# Start of Material

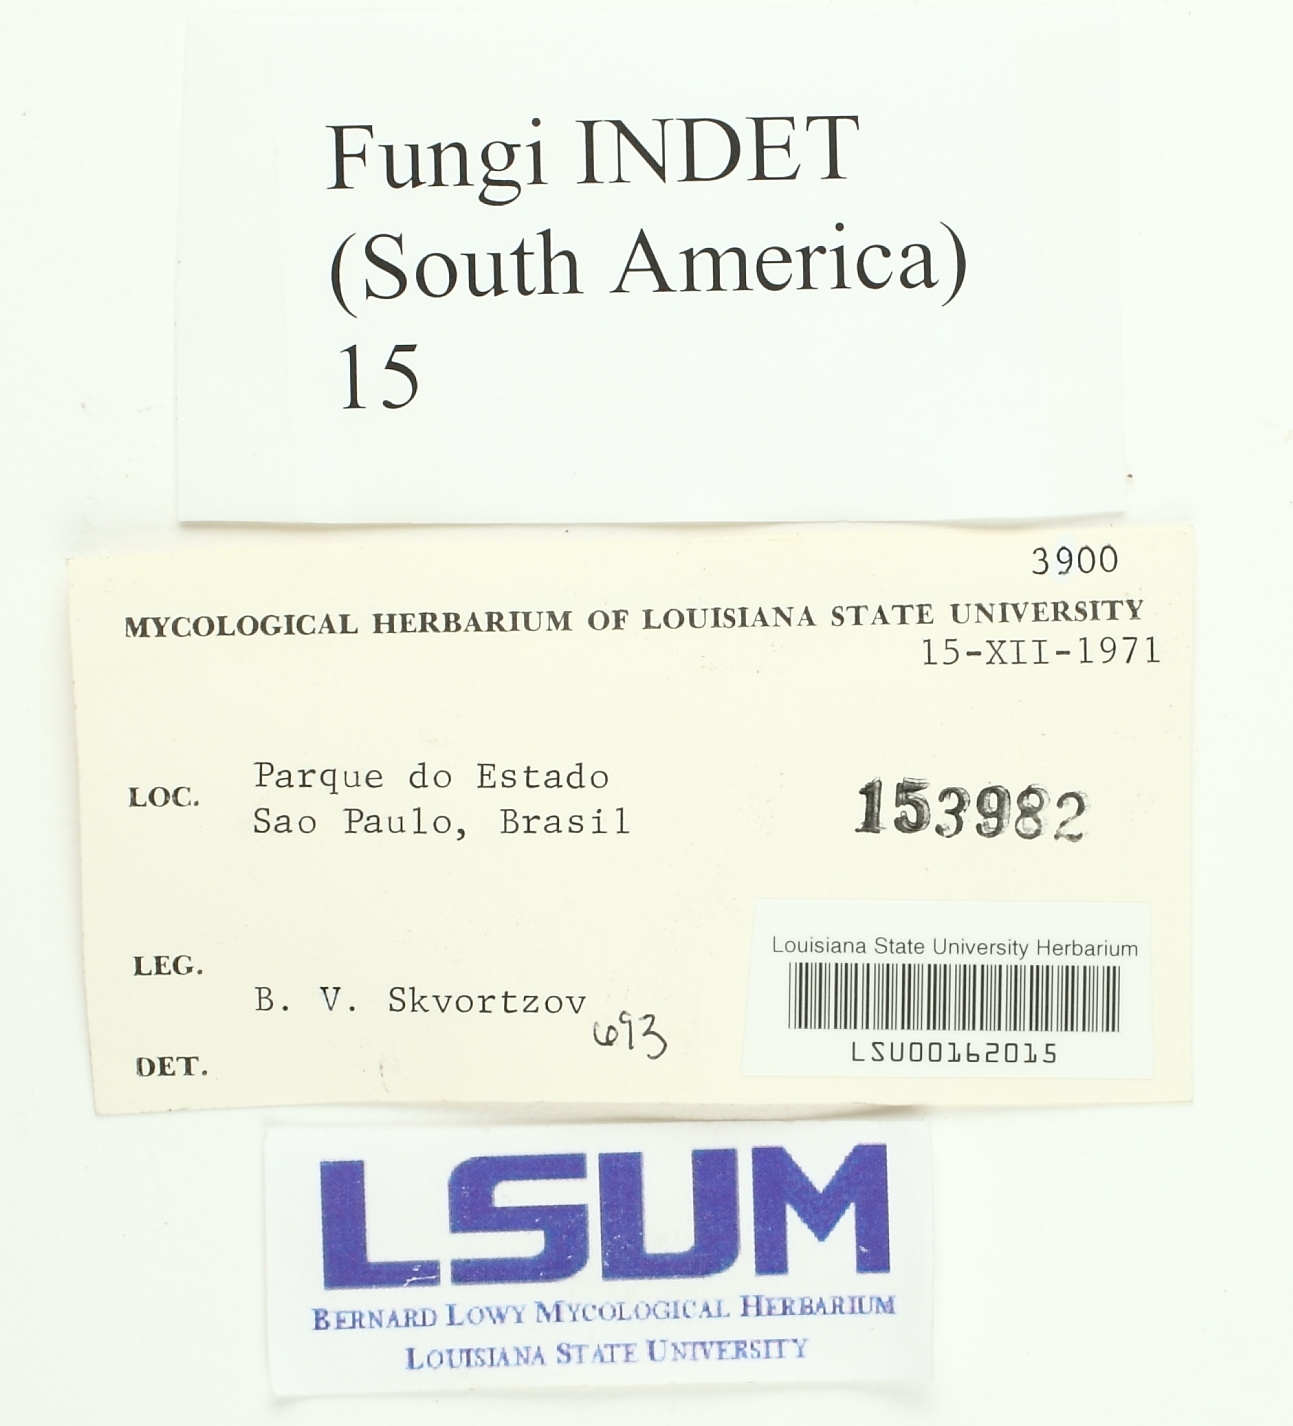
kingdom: Fungi
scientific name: Fungi
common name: Fungi
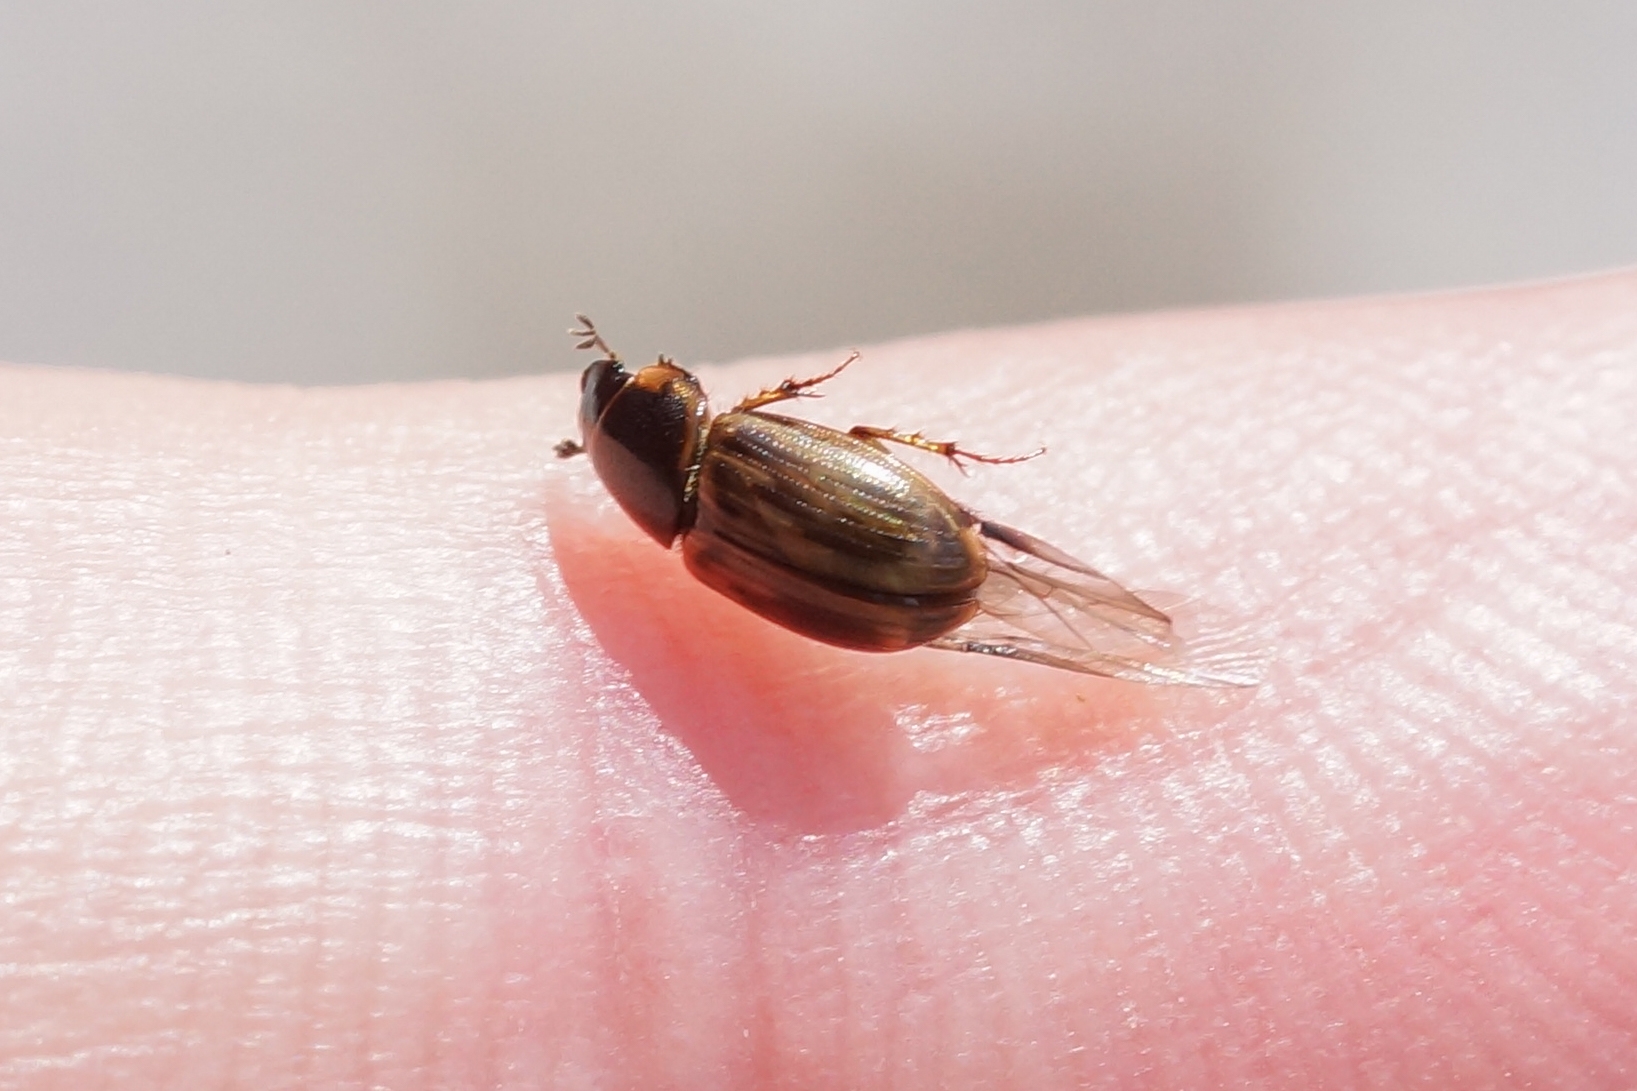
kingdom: Animalia
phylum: Arthropoda
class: Insecta
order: Coleoptera
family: Scarabaeidae
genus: Melinopterus
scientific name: Melinopterus sphacelatus
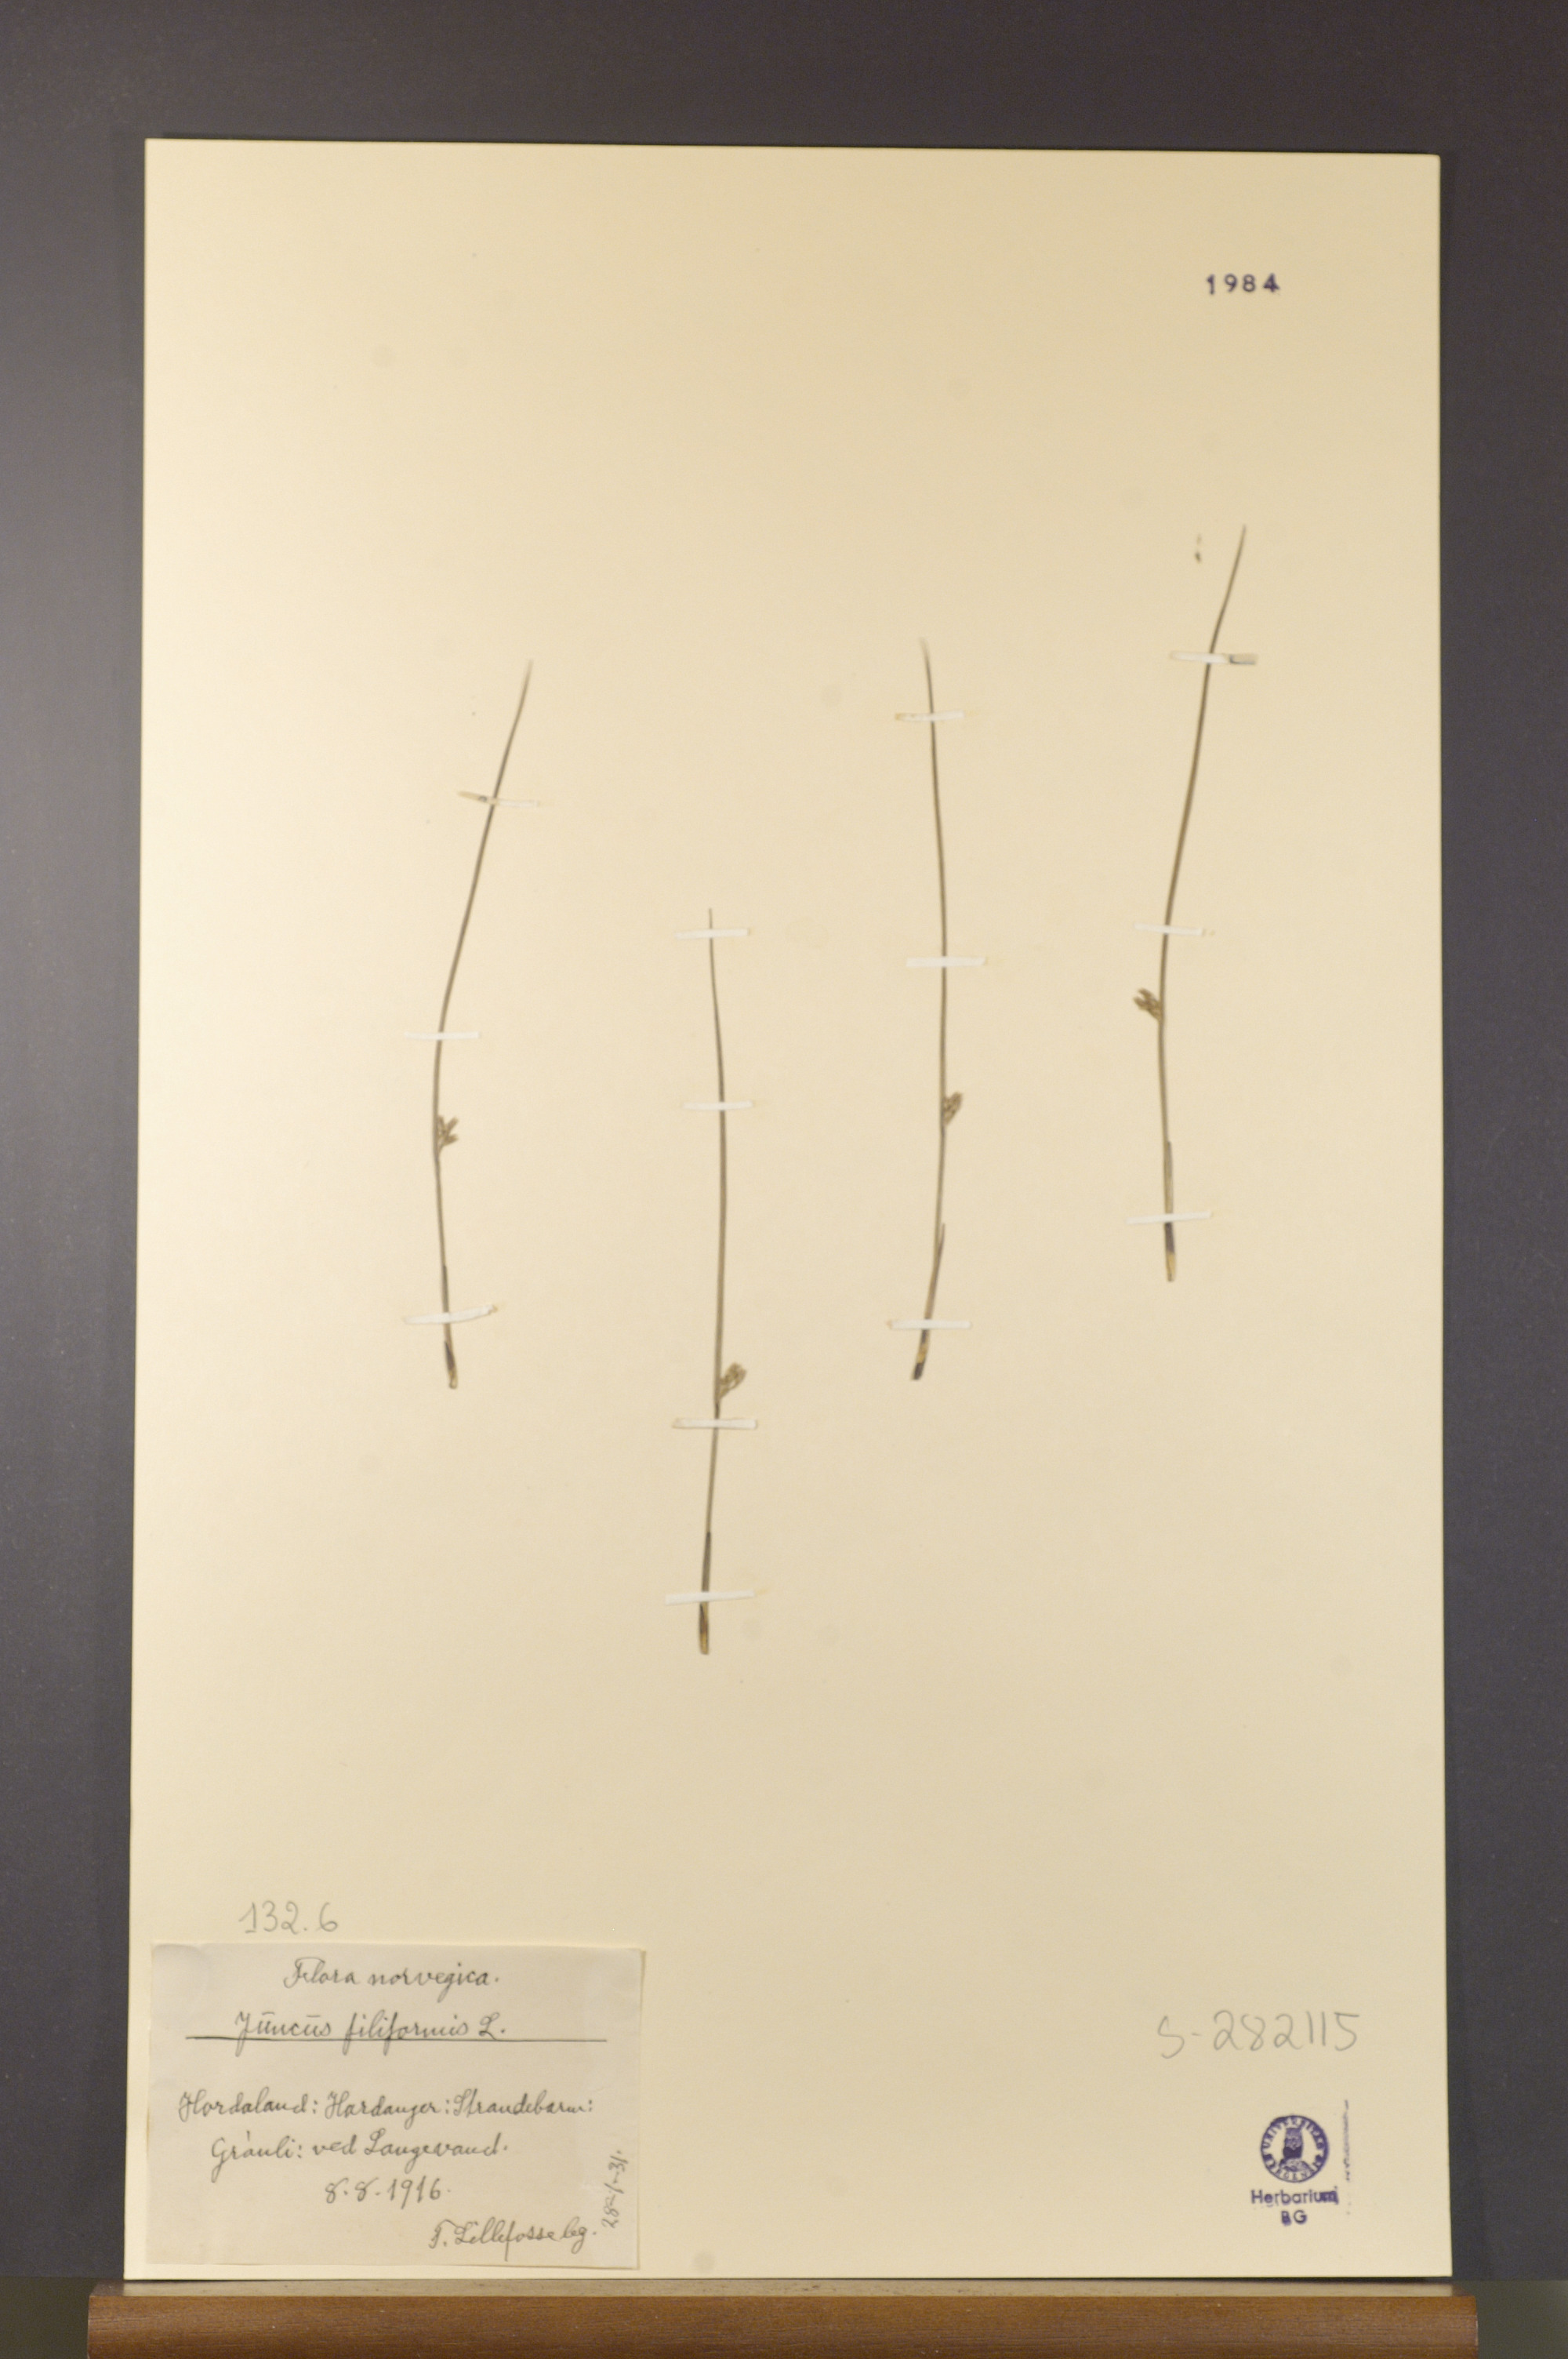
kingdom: Plantae
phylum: Tracheophyta
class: Liliopsida
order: Poales
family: Juncaceae
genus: Juncus
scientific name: Juncus filiformis
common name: Thread rush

# End of Material

Task: Convert the records into a Markdown table with two columns, Row and Line, giving each line its own numbered row. Omit blank lines and the pictures.

Finished answer:
| Row | Line |
|---|---|
| 1 | kingdom: Fungi |
| 2 | scientific name: Fungi |
| 3 | common name: Fungi |
| 4 | kingdom: Animalia |
| 5 | phylum: Arthropoda |
| 6 | class: Insecta |
| 7 | order: Coleoptera |
| 8 | family: Scarabaeidae |
| 9 | genus: Melinopterus |
| 10 | scientific name: Melinopterus sphacelatus |
| 11 | kingdom: Plantae |
| 12 | phylum: Tracheophyta |
| 13 | class: Liliopsida |
| 14 | order: Poales |
| 15 | family: Juncaceae |
| 16 | genus: Juncus |
| 17 | scientific name: Juncus filiformis |
| 18 | common name: Thread rush |